Directions: Return the text of every one of the following items, line for line and unchanged.

Supplied records:
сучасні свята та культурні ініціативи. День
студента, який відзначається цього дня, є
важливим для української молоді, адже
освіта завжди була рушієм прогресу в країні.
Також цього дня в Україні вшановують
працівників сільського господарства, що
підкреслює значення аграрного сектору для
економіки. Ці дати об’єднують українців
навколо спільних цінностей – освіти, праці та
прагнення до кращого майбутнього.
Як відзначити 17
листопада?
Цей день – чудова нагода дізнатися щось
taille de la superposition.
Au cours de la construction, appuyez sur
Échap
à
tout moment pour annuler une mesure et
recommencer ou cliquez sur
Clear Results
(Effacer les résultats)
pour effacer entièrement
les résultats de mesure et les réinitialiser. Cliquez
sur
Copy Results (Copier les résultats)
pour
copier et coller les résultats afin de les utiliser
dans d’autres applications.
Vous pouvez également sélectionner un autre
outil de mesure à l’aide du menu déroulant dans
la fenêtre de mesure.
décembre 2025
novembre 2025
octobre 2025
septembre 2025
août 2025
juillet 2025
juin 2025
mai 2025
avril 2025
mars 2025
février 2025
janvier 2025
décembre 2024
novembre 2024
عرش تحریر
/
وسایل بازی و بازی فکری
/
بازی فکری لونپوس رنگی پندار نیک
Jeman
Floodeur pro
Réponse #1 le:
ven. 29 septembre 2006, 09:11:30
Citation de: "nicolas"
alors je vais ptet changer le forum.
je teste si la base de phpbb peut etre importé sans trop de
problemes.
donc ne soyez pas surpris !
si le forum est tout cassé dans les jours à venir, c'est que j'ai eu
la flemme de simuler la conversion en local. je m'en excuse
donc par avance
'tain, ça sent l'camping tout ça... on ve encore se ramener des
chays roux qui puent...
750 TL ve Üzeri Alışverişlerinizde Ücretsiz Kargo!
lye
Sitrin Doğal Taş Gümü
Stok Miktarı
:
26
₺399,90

Reply to the exercise:
сучасні свята та культурні ініціативи. День
студента, який відзначається цього дня, є
важливим для української молоді, адже
освіта завжди була рушієм прогресу в країні.
Також цього дня в Україні вшановують
працівників сільського господарства, що
підкреслює значення аграрного сектору для
економіки. Ці дати об’єднують українців
навколо спільних цінностей – освіти, праці та
прагнення до кращого майбутнього.
Як відзначити 17
листопада?
Цей день – чудова нагода дізнатися щось
taille de la superposition.
Au cours de la construction, appuyez sur
Échap
à
tout moment pour annuler une mesure et
recommencer ou cliquez sur
Clear Results
(Effacer les résultats)
pour effacer entièrement
les résultats de mesure et les réinitialiser. Cliquez
sur
Copy Results (Copier les résultats)
pour
copier et coller les résultats afin de les utiliser
dans d’autres applications.
Vous pouvez également sélectionner un autre
outil de mesure à l’aide du menu déroulant dans
la fenêtre de mesure.
décembre 2025
novembre 2025
octobre 2025
septembre 2025
août 2025
juillet 2025
juin 2025
mai 2025
avril 2025
mars 2025
février 2025
janvier 2025
décembre 2024
novembre 2024
عرش تحریر
/
وسایل بازی و بازی فکری
/
بازی فکری لونپوس رنگی پندار نیک
Jeman
Floodeur pro
Réponse #1 le:
ven. 29 septembre 2006, 09:11:30
Citation de: "nicolas"
alors je vais ptet changer le forum.
je teste si la base de phpbb peut etre importé sans trop de
problemes.
donc ne soyez pas surpris !
si le forum est tout cassé dans les jours à venir, c'est que j'ai eu
la flemme de simuler la conversion en local. je m'en excuse
donc par avance
'tain, ça sent l'camping tout ça... on ve encore se ramener des
chays roux qui puent...
750 TL ve Üzeri Alışverişlerinizde Ücretsiz Kargo!
lye
Sitrin Doğal Taş Gümü
Stok Miktarı
:
26
₺399,90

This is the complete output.